We’re all in the Roller together

The royal family seemed keen earlier this week to emphasise that the car in which Kate Middleton will travel to her wedding is the same Rolls Royce that was attacked in student protests.

No doubt this was intended as a heartwarming “good news” story, but something about it left me feeling uneasy, though I couldn’t quite put my finger on what at the time:

Thinking about it further today, I think it’s the “Britain Can Take It!” tone of the coverage. We’re invited to think “Isn’t it great that those ghastly students haven’t succeeded in spoiling Kate’s special day?” At the very least, it’s hard not to see this as the royal family in some small way taking sides in a political issue.

(Not that I’m defending the students who attacked Charles and Camilla’s car. It was worse than a crime – it was a blunder, because it gave the media another excuse to focus on “violent students” rather than “violent police officers”.)

This particular story is only a straw in the wind, and I’ll cheerfully admit that I may be “over-reading” it. However, we do seem to be moving back towards a rhetoric of “the enemy within”: students, public sector workers (a.k.a. “enemies or enterprise”), lead-swinging benefit cheats, and so on.

In the light of that, it’ll be interesting to see how the phrase “we’re all in this together” develops over the next year or two. As coined by George Osborne, its avowed intent is to express how we are all one country, rich and poor, united against the common enemies of financial, economic and fiscal crisis, sharing its burdens fairly.

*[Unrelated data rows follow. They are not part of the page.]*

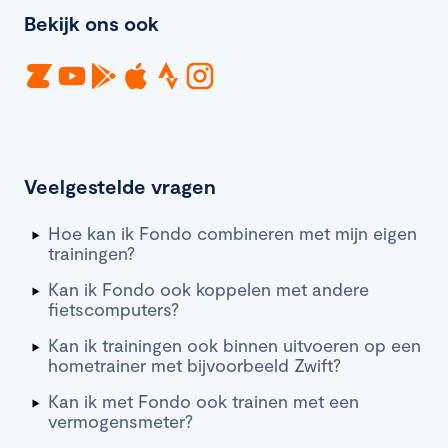
Bekijk ons ook
Veelgestelde vragen
Hoe kan ik Fondo combineren met mijn eigen
trainingen?
Kan ik Fondo ook koppelen met andere
fietscomputers?
Kan ik trainingen ook binnen uitvoeren op een
hometrainer met bijvoorbeeld Zwift?
Kan ik met Fondo ook trainen met een
vermogensmeter?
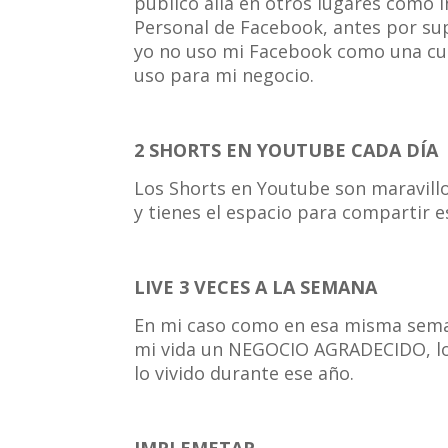
publico allá en otros lugares como I
Personal de Facebook, antes por sup
yo no uso mi Facebook como una cue
uso para mi negocio.
2 SHORTS EN YOUTUBE CADA DÍA
Los Shorts en Youtube son maravillo
y tienes el espacio para compartir 
LIVE 3 VECES A LA SEMANA
En mi caso como en esa misma semana
mi vida un NEGOCIO AGRADECIDO, lo
lo vivido durante ese año.
IMPLEMETAR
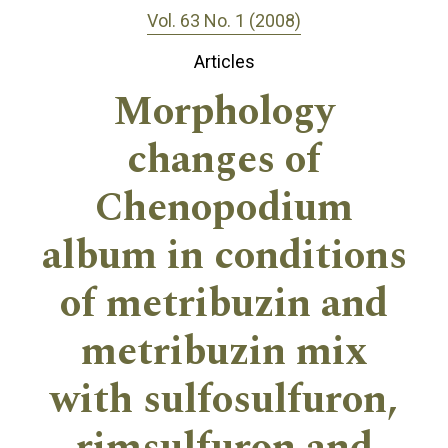
Vol. 63 No. 1 (2008)
Articles
Morphology
changes of
Chenopodium
album in conditions
of metribuzin and
metribuzin mix
with sulfosulfuron,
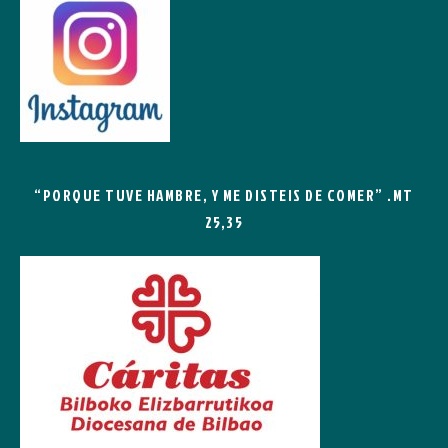
“PORQUE TUVE HAMBRE, Y ME DISTEIS DE COMER” .MT
25,35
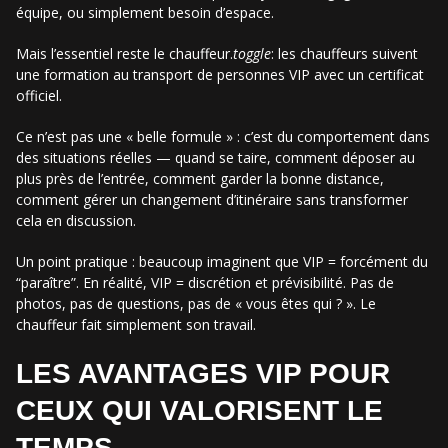
équipe, ou simplement besoin d’espace.
Mais l’essentiel reste le chauffeur.
toggle
: les chauffeurs suivent
une formation au transport de personnes VIP avec un certificat
officiel.
Ce n’est pas une « belle formule » : c’est du comportement dans
des situations réelles — quand se taire, comment déposer au
plus près de l’entrée, comment garder la bonne distance,
comment gérer un changement d’itinéraire sans transformer
cela en discussion.
Un point pratique : beaucoup imaginent que VIP = forcément du
“paraître”. En réalité, VIP = discrétion et prévisibilité. Pas de
photos, pas de questions, pas de « vous êtes qui ? ». Le
chauffeur fait simplement son travail.
LES AVANTAGES VIP POUR
CEUX QUI VALORISENT LE
TEMPS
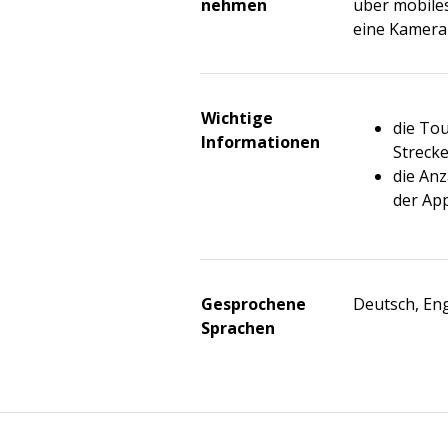
nehmen
über mobiles
eine Kamera
Wichtige
die Tou
Informationen
Strecke
die Anz
der Ap
Gesprochene
Deutsch, Eng
Sprachen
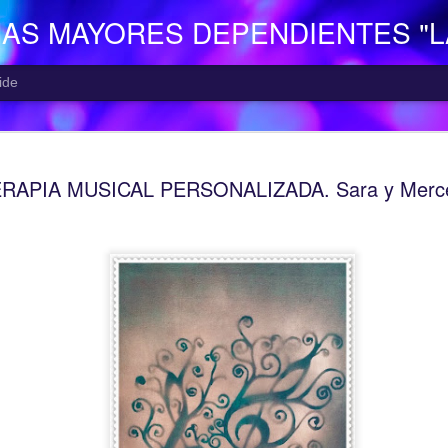
NAS MAYORES DEPENDIENTES "
ide
EL CENTR
AUG
RAPIA MUSICAL PERSONALIZADA. Sara y Merc
7
El Centro de Día p
Camocha” (Gijón), p
Consejería de Derechos Soc
Asturias; presta una atenció
mayor con problemas de dep
apoyo a las familias.
Está situado en Vega-La Ca
zona rural de Gijón; para ll
la empresa municipal, concr
recorrido Estación del Ferr
minutos aproximadamente. E
continuo entre las 10,00 y 
centro o en el teléfono 985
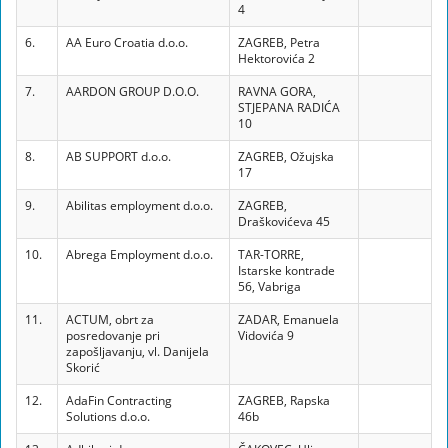
4
6.
AA Euro Croatia d.o.o.
ZAGREB, Petra
Hektorovića 2
7.
AARDON GROUP D.O.O.
RAVNA GORA,
STJEPANA RADIĆA
10
8.
AB SUPPORT d.o.o.
ZAGREB, Ožujska
17
9.
Abilitas employment d.o.o.
ZAGREB,
Draškovićeva 45
10.
Abrega Employment d.o.o.
TAR-TORRE,
Istarske kontrade
56, Vabriga
11.
ACTUM, obrt za
ZADAR, Emanuela
posredovanje pri
Vidovića 9
zapošljavanju, vl. Danijela
Skorić
12.
AdaFin Contracting
ZAGREB, Rapska
Solutions d.o.o.
46b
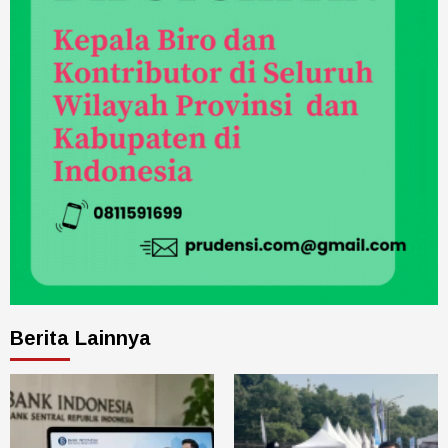
Berita Lainnya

However, it won’t take much for it to become a slogan, not of a country united against external enemies, but of the middle and upper classes – “decent, respectable people” – united against internal enemies.

Which would at least have the benefit being more honest and accurate, given how this government has been acting to date.

Michael Gove, class warrior

Much is (rightly) being made of a revealing column Michael Gove wrote in his op-ed days arguing in favour of higher tuition fees. What has attracted most attention is his statement that:

anyone put off from attending a good university by fear of [a £21,000] debt doesn’t deserve to be at any university in the first place.

However, of far more importance in helping understand the mentality of those now running our country is this observation a couple of paragraphs later:

Those of us who are net contributors to the State, graduates or not, are getting a terrible deal for our money. We could guarantee far superior healthcare and schooling for our families if only the Government gave us back the money which it confiscates from us in taxes and then spends on the schools and hospitals which it runs so badly.

This shows a far more radically right-wing mindset than the present government is prepared to own up to publicly, but which surely informs many of its actions.

First, the mentality of being the “us” who are “net contributors” to the State, versus (by implication) the “them” whom “we” are “subsidising”.

Second, the view that taxation to fund public services is “confiscation” from those “net contributors”.

Third, the clear desire for the “far superior healthcare and schooling” which “we” could guarantee for “our” families if the government gave that money back and let “us” spend it ourselves – no mention of what implications this might have for “them”. But then, if “they” are afraid of a little debt, then they don’t deserve an education anyway, do “they”?

This is naked class-war politics. So much for “we’re all in this together”.